The announcement was made after Mr Kerry met King Salman and other top Saudi officials in Riyadh. Mr Kerry praised the king for seeking a peaceful resolution to Yemen's war and for inviting "all relevant parties" to an upcoming peace conference in Saudi Arabia.

Mr Kerry said the ceasefire would mean "no bombing, no shooting" and no repositioning of forces.

But he and Mr al-Jubeir insisted the feasibility of the plan depended on the Houthis and the Iranians agreeing to it and not trying to exploit the lull in fighting. They said they would provide an update tomorrow in Paris, where they will gather with the foreign ministers of other Arab countries.

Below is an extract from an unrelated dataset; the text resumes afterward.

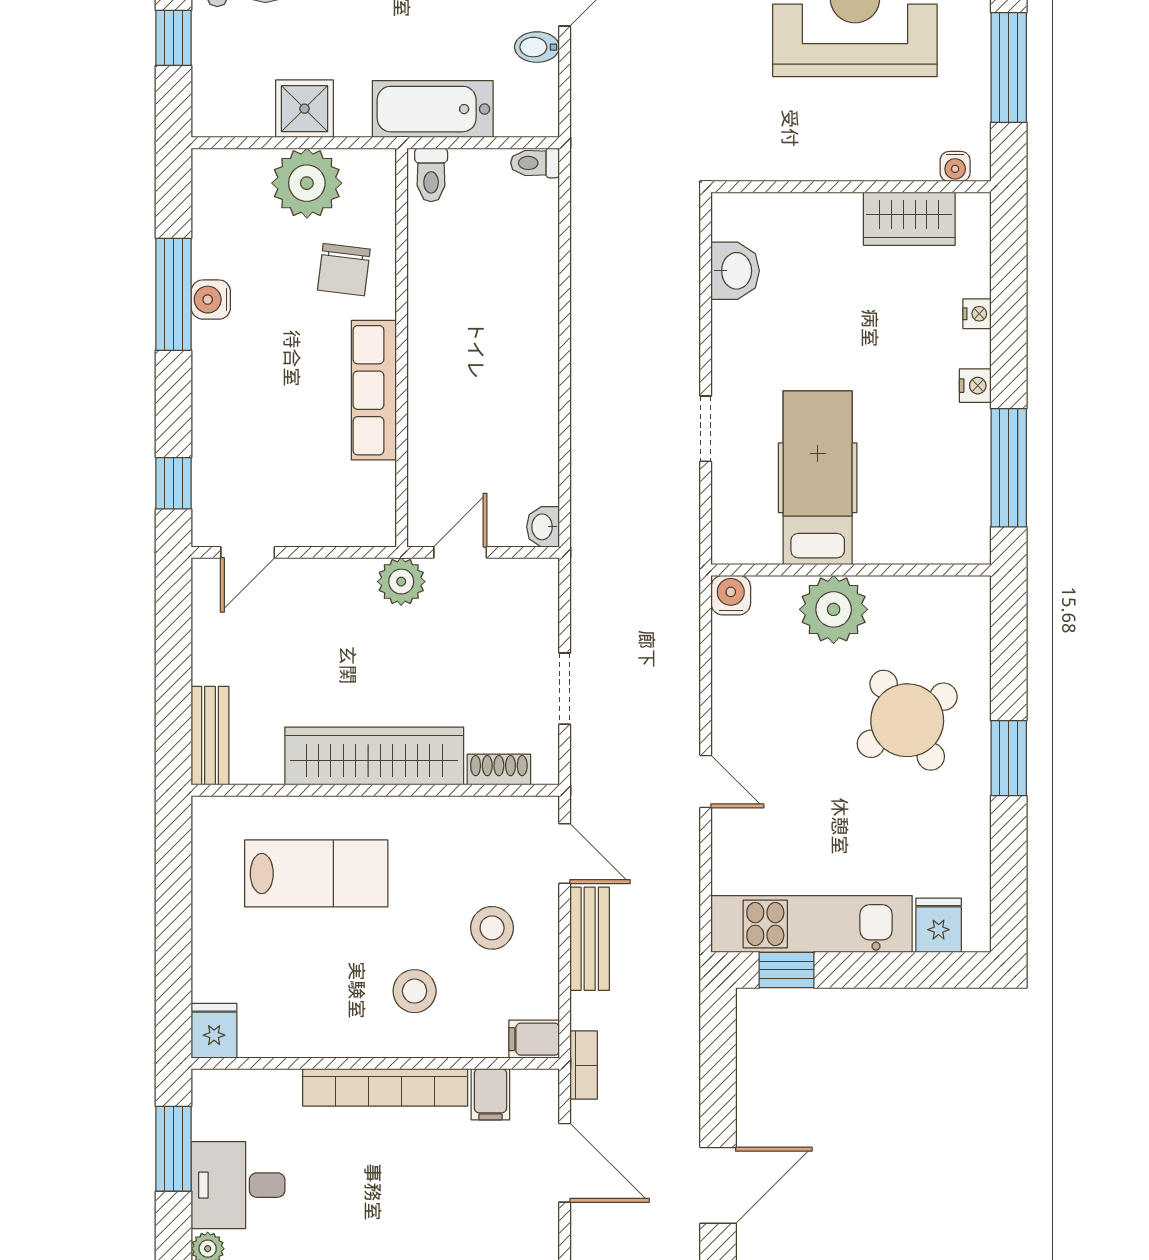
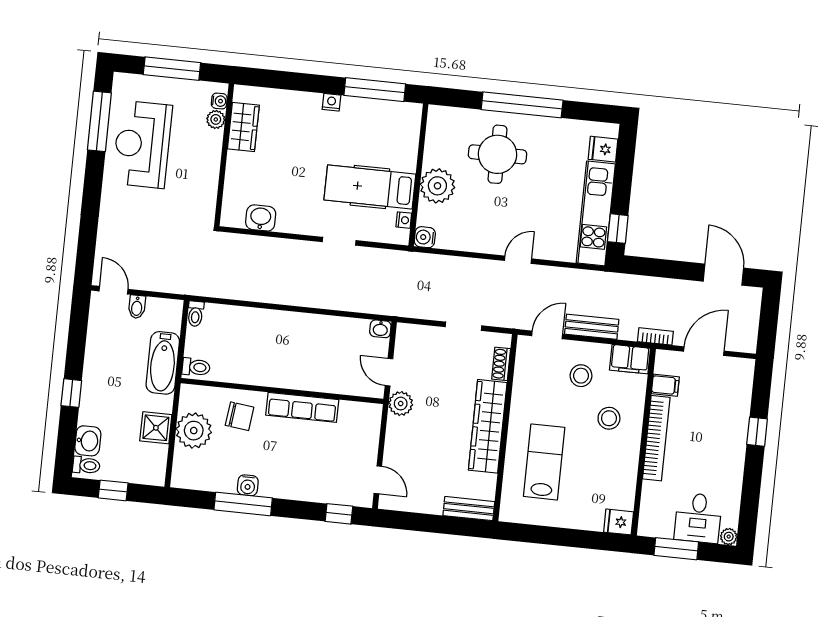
plant: (918, 163) -> (216, 119), added
nightstand: (977, 314) -> (404, 220), moved, turned 90
round table: (907, 720) -> (497, 154), turned 33
window: (1009, 758) -> (522, 105), width x2.11
filing cabinet: (534, 1039) -> (630, 359), width x2.00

The ceasefire pledge comes as the rebels and supporters of former Yemeni president Ali Abdullah Saleh consolidate their hold over parts of the southern port city of Aden. The rebels captured the area's presidential palace, officials said, in another sign of their resilience in the face of Saudi-led air strikes.

Yemen had long suffered from desperate poverty, political dysfunction and al Qaida's most lethal branch. It became more unstable in recent months as the Houthis, who are Shia, seized much of the country and chased Yemen's internationally recognised president into exile. That prompted the Saudis and other Gulf Arab states to intervene. The Saudis have also been backing pro-government forces on the ground trying to fight back against the Houthis.

Mr Kerry met earlier in the Saudi capital with Yemen's exiled president, Abed Rabbo Mansour Hadi, and his vice president and foreign minister.

"Hopefully we'll see you in Sanaa soon," Mr Hadi told the top American diplomat. Sanaa, Yemen's capital, is controlled by the Houthis.

"Ah," Mr Kerry replied, "there's some work to do."

More strikes by the Saudi-led coalition throughout the country killed dozens of rebels, according to security officials. But the mission has shown no sign of achieving its ultimate objectives or pushing the Houthis out of population centres and restoring Mr Hadi's government.

The UN said at least 646 civilians have been killed since the start of the bombing campaign on March 26. Some 300,000 have been uprooted from their homes.